I have written a pretty elaborate program over the years using Access 2003 ADP. For the last several months I have been upgrading it and converting it to Access 2007 accdb as a front end to a SQL 2000 database residing on a server. The issue that is now stumping me is the write conflict error that seems to occur randomly.

For instance, I have two tables for storing project information. One is for contract projects and the other is non-contract projects. Most of the fields in both tables are identical, but each table has some unique fields. These have been working for years in the ADP program, and still no issues if I edit them there.

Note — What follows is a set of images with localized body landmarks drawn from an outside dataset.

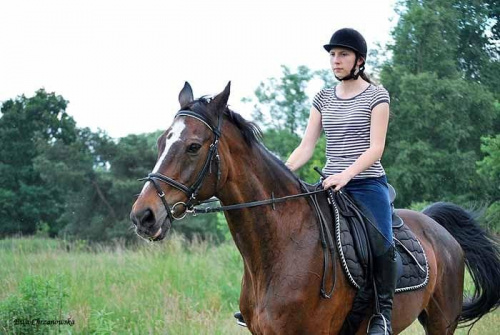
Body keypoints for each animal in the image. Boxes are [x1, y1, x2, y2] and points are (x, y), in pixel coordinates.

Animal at [130, 82, 500, 334]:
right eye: (161, 142)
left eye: (193, 146)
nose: (143, 216)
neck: (282, 246)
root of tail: (436, 227)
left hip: (441, 321)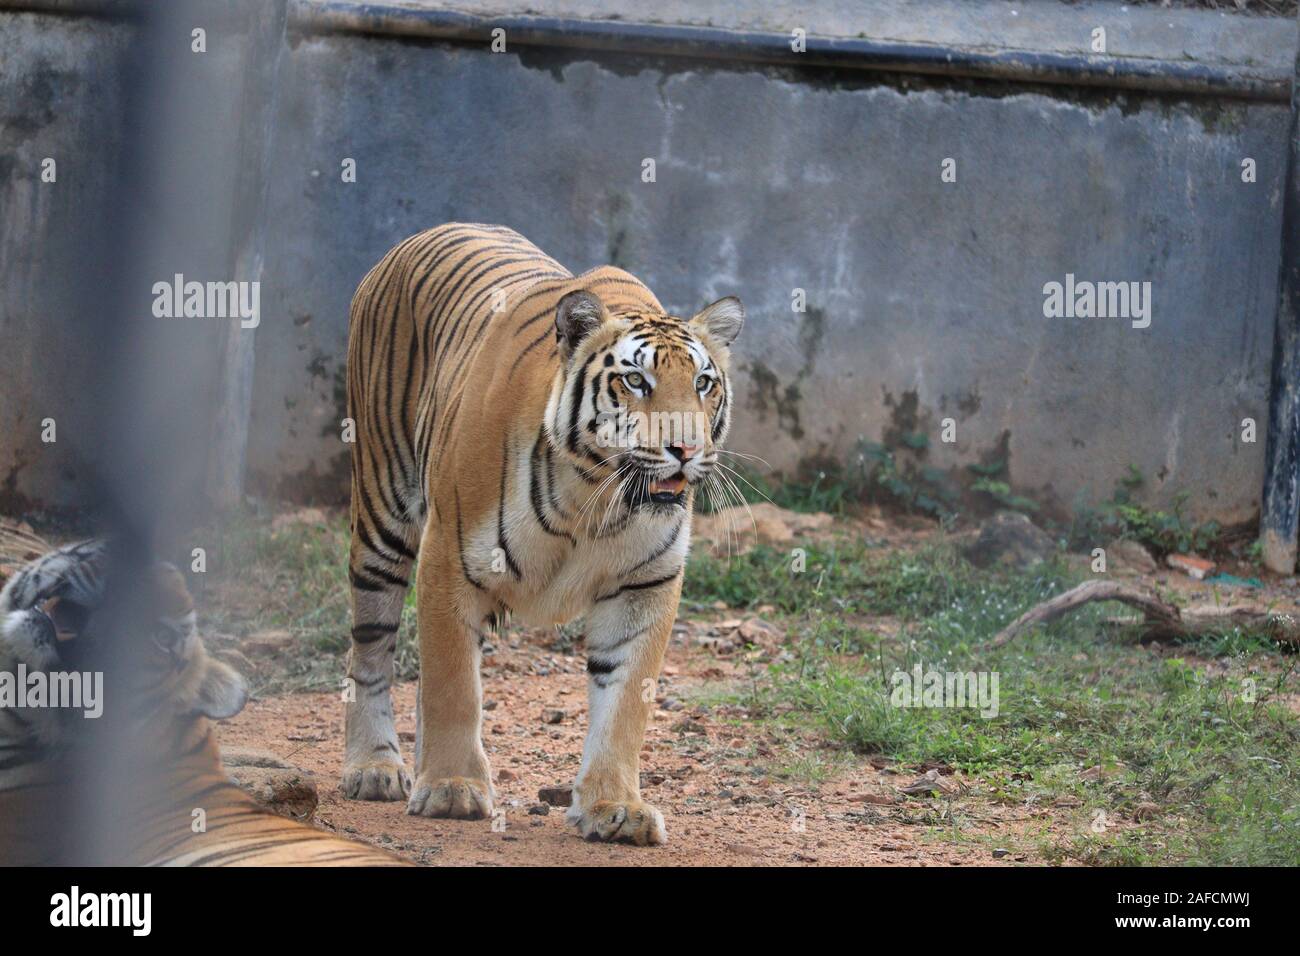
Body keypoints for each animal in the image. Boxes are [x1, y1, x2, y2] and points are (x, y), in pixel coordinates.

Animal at [343, 222, 744, 845]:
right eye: (636, 380)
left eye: (703, 383)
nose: (686, 448)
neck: (595, 497)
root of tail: (416, 237)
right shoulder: (448, 558)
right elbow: (454, 685)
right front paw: (453, 788)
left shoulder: (644, 586)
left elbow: (624, 704)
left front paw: (615, 807)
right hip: (382, 513)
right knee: (371, 648)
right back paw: (376, 768)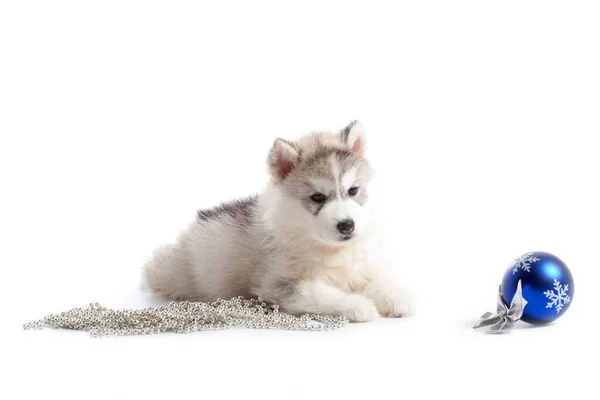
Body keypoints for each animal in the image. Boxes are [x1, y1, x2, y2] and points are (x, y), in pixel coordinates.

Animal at [144, 121, 414, 322]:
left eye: (353, 191)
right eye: (317, 197)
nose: (347, 225)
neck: (330, 249)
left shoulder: (362, 267)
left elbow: (378, 280)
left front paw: (397, 297)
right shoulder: (279, 284)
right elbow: (323, 294)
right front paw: (358, 306)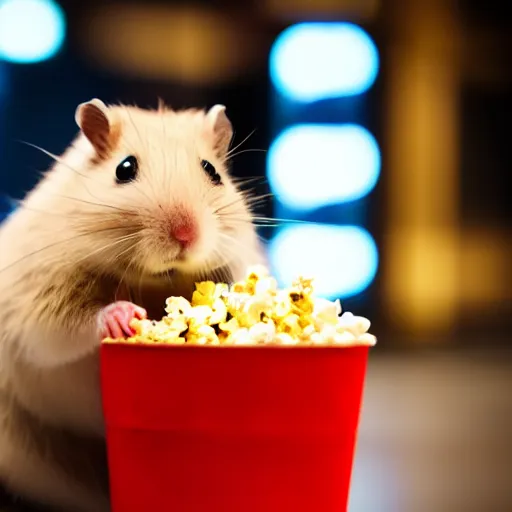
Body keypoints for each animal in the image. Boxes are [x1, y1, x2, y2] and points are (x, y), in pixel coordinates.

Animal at [0, 98, 264, 510]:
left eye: (213, 172)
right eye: (124, 169)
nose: (185, 235)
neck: (153, 280)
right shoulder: (40, 296)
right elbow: (66, 329)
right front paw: (125, 315)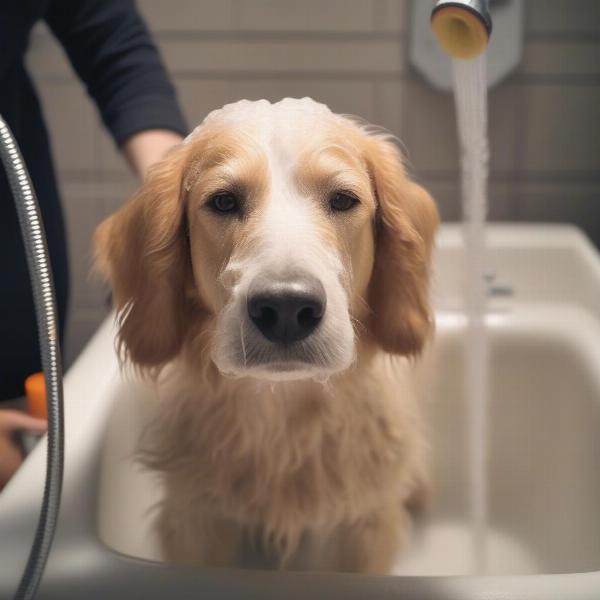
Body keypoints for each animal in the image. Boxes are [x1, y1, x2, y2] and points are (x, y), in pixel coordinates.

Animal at [96, 96, 438, 576]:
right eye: (223, 201)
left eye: (343, 199)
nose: (287, 309)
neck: (283, 421)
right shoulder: (195, 520)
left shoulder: (367, 526)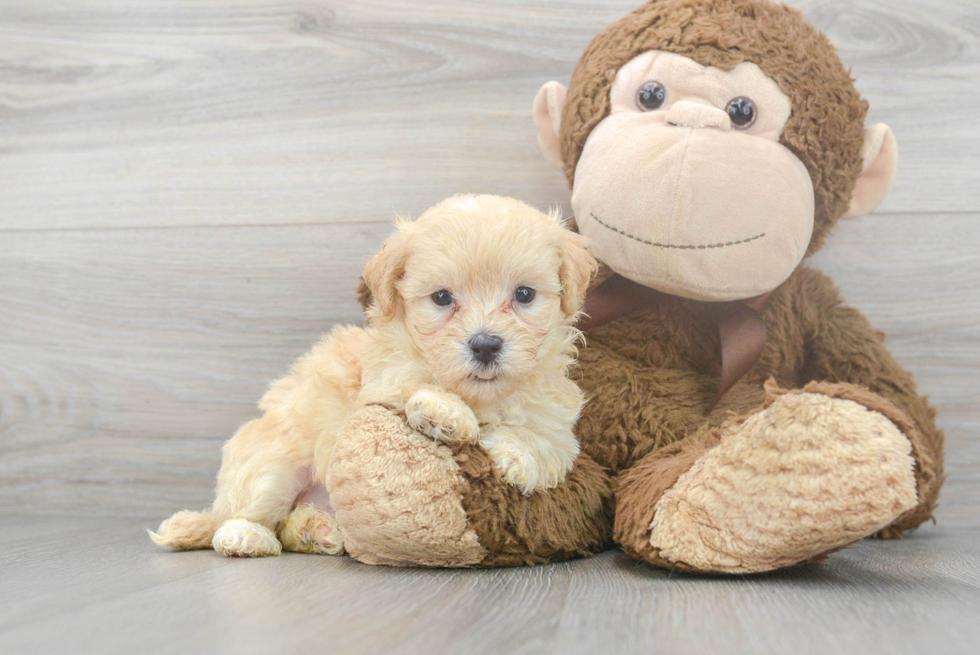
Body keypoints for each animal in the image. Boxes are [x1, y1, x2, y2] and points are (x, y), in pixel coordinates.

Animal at [151, 195, 596, 560]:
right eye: (441, 298)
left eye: (524, 295)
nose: (485, 345)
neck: (481, 395)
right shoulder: (380, 382)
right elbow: (410, 387)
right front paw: (445, 413)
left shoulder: (557, 420)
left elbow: (547, 441)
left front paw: (516, 455)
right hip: (274, 464)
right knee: (244, 518)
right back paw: (247, 536)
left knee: (289, 527)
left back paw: (317, 530)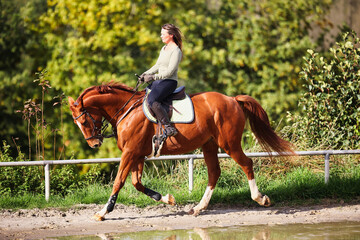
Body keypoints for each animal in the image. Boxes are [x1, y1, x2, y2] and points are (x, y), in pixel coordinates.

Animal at [68, 82, 296, 221]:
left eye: (84, 120)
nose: (94, 144)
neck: (126, 109)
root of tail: (232, 99)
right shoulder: (137, 154)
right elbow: (136, 183)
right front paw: (167, 199)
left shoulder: (130, 153)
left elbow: (119, 182)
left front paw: (102, 212)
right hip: (209, 145)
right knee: (214, 172)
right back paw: (198, 207)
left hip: (229, 143)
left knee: (246, 164)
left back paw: (260, 198)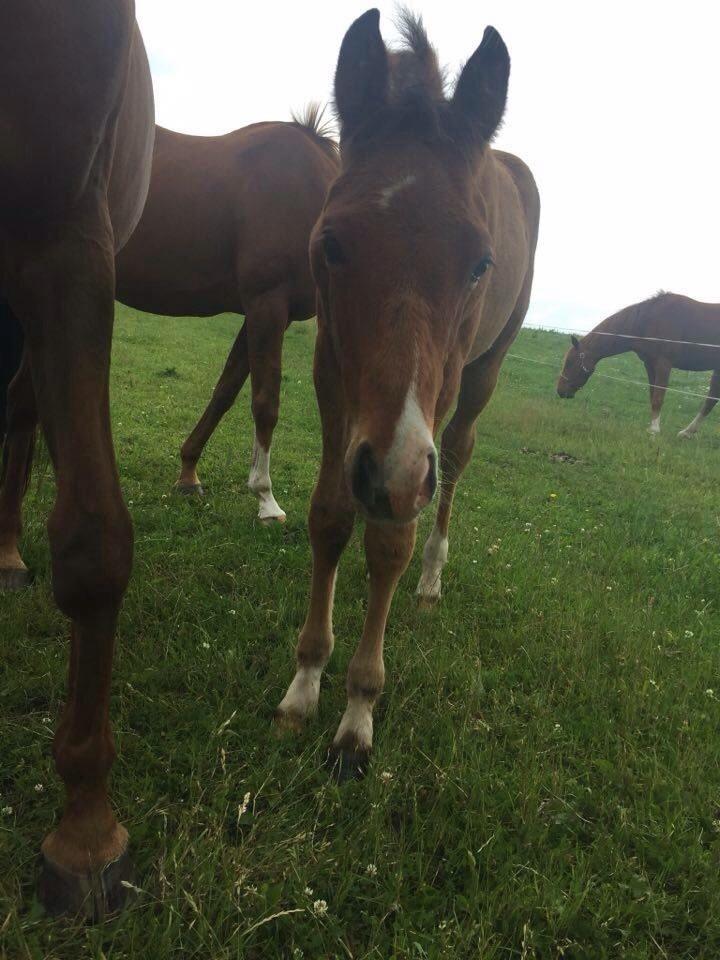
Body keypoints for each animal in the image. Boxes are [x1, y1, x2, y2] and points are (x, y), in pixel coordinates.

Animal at [116, 109, 342, 520]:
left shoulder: (265, 314)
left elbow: (225, 391)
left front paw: (188, 473)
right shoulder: (267, 304)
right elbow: (265, 402)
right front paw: (266, 499)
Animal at [274, 9, 540, 780]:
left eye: (480, 263)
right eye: (331, 244)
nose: (389, 474)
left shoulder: (424, 416)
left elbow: (391, 538)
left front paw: (358, 713)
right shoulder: (333, 374)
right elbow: (330, 516)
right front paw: (306, 682)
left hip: (482, 374)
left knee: (456, 461)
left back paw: (430, 580)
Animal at [556, 292, 720, 438]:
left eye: (570, 362)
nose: (560, 391)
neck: (649, 320)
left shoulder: (663, 364)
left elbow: (658, 397)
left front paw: (654, 430)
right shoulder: (650, 364)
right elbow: (652, 395)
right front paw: (651, 428)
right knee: (711, 399)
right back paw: (687, 433)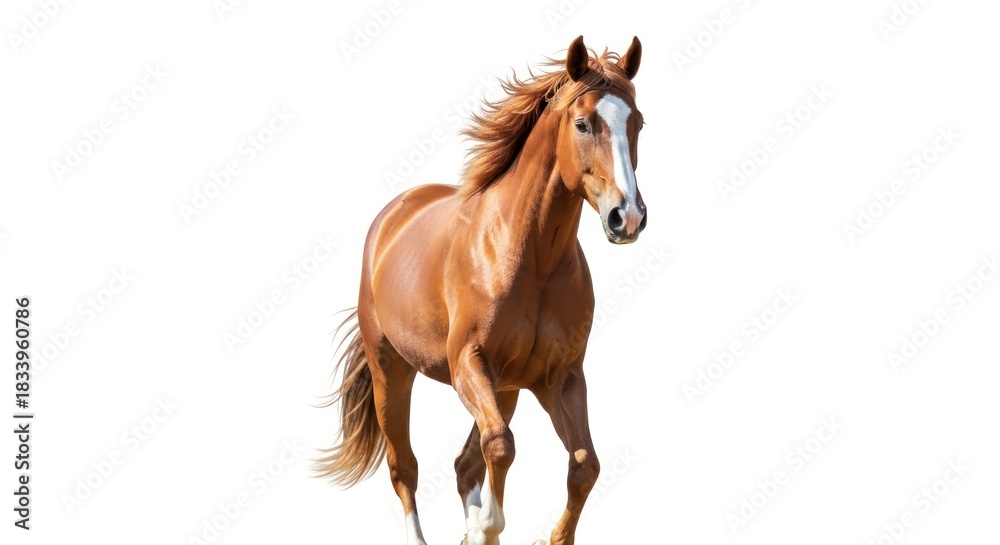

When I create the ODBC links in the accdb and open the table directly I can edit all the fields in one of the tables, but only certain fields in the other table. The fields that will not accept changes are identical in both tables. This occurs with various field data types, varchar, bit, real, etc. I have for years defaults (in the table definition) for all bit and real fields, and other means and methods so there is no chance for NULLs to occur. When the write conflict message comes up, the save record option is greyed out and can only drop the changes. There is no one else currently editing these tables.

What am I missing here?

Thanks


----------



## OBP (Mar 8, 2005)

I have never worked with an SQL server, but I would think the things to look at are, did you copy the tables on to the server from the ADP, if so did they somehow form some undesired relationship?
Try creating the tables from new and importing the data from the existing tables in to them to see if that makes a difference regarding the Write conflict.
Do you know what Record locking is set on the SQL tables?


----------



## Access07 (Mar 28, 2008)

The Tables were created on the server in SQL server. The tables are updatable (using enterprise manager and SQL Lite) on the server side and through the access project (ADP). There is no interference by relationships. They only culprit must be Access 2007 accdb to which I am new to. Maybe there is some setting, option, etc. that I am unaware of? I simply created the ODBC link through the ribbon menu. I have done this with dozens of tables and every once in a while this write conflict comes up.


----------



## Access07 (Mar 28, 2008)

I have discovered the problem. I went through every record and one bit field was NULL. I do not know how this happens but from time to time defaulted fields do not insert the default value when the record is created.
Thanks a lot for your time.


----------